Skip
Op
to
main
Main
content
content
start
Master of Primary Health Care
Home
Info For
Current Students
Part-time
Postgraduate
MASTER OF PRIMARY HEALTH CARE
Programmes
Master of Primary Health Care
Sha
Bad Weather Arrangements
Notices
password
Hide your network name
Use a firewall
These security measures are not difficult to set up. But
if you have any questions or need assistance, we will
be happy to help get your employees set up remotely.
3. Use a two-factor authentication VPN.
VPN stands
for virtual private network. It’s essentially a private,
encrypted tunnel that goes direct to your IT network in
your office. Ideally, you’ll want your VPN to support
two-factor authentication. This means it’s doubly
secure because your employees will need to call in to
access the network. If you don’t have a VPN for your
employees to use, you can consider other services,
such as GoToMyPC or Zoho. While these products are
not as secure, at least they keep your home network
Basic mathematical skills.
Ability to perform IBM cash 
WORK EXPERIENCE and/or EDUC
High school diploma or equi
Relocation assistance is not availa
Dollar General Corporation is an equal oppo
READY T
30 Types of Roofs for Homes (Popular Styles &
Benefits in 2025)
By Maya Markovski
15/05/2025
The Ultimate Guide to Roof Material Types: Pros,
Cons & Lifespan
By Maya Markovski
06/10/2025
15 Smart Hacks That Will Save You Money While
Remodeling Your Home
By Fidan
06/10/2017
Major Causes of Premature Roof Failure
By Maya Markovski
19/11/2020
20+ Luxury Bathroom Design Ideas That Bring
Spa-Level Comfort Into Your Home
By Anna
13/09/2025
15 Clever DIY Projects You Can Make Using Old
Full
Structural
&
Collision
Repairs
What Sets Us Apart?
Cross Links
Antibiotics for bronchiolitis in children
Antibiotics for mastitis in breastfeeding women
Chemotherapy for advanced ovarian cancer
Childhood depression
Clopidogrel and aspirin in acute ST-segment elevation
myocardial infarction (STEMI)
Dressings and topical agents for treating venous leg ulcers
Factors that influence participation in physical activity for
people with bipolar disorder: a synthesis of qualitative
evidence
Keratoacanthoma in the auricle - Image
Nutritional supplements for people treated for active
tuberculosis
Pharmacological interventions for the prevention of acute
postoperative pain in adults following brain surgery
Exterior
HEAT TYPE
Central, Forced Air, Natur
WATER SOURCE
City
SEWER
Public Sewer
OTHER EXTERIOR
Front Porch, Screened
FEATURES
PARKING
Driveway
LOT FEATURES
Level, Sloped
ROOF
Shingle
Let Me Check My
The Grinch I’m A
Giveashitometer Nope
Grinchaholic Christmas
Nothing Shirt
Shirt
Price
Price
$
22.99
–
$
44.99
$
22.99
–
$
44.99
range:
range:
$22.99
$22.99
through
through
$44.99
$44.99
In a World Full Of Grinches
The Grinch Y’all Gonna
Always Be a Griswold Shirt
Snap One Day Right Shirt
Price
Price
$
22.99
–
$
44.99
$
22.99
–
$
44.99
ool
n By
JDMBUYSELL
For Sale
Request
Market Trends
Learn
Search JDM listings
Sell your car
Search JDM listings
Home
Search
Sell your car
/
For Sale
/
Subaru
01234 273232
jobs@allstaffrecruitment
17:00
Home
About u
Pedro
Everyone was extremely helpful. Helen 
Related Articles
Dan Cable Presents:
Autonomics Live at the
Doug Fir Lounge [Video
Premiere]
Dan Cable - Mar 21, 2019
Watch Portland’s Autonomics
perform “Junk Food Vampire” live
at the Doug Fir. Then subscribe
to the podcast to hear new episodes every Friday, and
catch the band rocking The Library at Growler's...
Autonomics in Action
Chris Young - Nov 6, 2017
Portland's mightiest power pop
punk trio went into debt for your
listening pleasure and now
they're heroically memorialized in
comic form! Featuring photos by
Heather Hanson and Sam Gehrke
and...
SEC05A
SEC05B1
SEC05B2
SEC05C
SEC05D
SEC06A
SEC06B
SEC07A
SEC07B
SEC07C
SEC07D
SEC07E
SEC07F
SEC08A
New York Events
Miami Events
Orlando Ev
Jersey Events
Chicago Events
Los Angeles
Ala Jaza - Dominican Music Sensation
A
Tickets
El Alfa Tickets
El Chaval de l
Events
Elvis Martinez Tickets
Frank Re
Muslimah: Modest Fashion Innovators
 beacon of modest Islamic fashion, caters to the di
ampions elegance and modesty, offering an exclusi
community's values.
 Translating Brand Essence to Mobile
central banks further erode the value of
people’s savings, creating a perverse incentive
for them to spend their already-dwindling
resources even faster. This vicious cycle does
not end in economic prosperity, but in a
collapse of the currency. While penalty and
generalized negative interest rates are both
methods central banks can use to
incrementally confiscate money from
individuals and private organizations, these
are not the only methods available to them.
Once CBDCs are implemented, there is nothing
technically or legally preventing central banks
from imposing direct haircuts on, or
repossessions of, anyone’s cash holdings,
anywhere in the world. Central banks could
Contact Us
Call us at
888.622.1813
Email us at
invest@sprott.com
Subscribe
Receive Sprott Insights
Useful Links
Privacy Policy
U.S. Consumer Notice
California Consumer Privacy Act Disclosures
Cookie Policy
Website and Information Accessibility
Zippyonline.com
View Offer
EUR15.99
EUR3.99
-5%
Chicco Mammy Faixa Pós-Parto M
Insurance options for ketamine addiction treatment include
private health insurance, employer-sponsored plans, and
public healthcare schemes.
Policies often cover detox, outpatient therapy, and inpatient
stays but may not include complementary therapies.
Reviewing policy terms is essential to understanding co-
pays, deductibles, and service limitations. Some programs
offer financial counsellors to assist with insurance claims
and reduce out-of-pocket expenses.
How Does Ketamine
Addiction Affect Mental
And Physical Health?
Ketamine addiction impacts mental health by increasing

---+---

◆ **What you will do**:
Your answer should be a single number: the count of lines above that contain the word "Cable".

◆ **Exercise result**:
2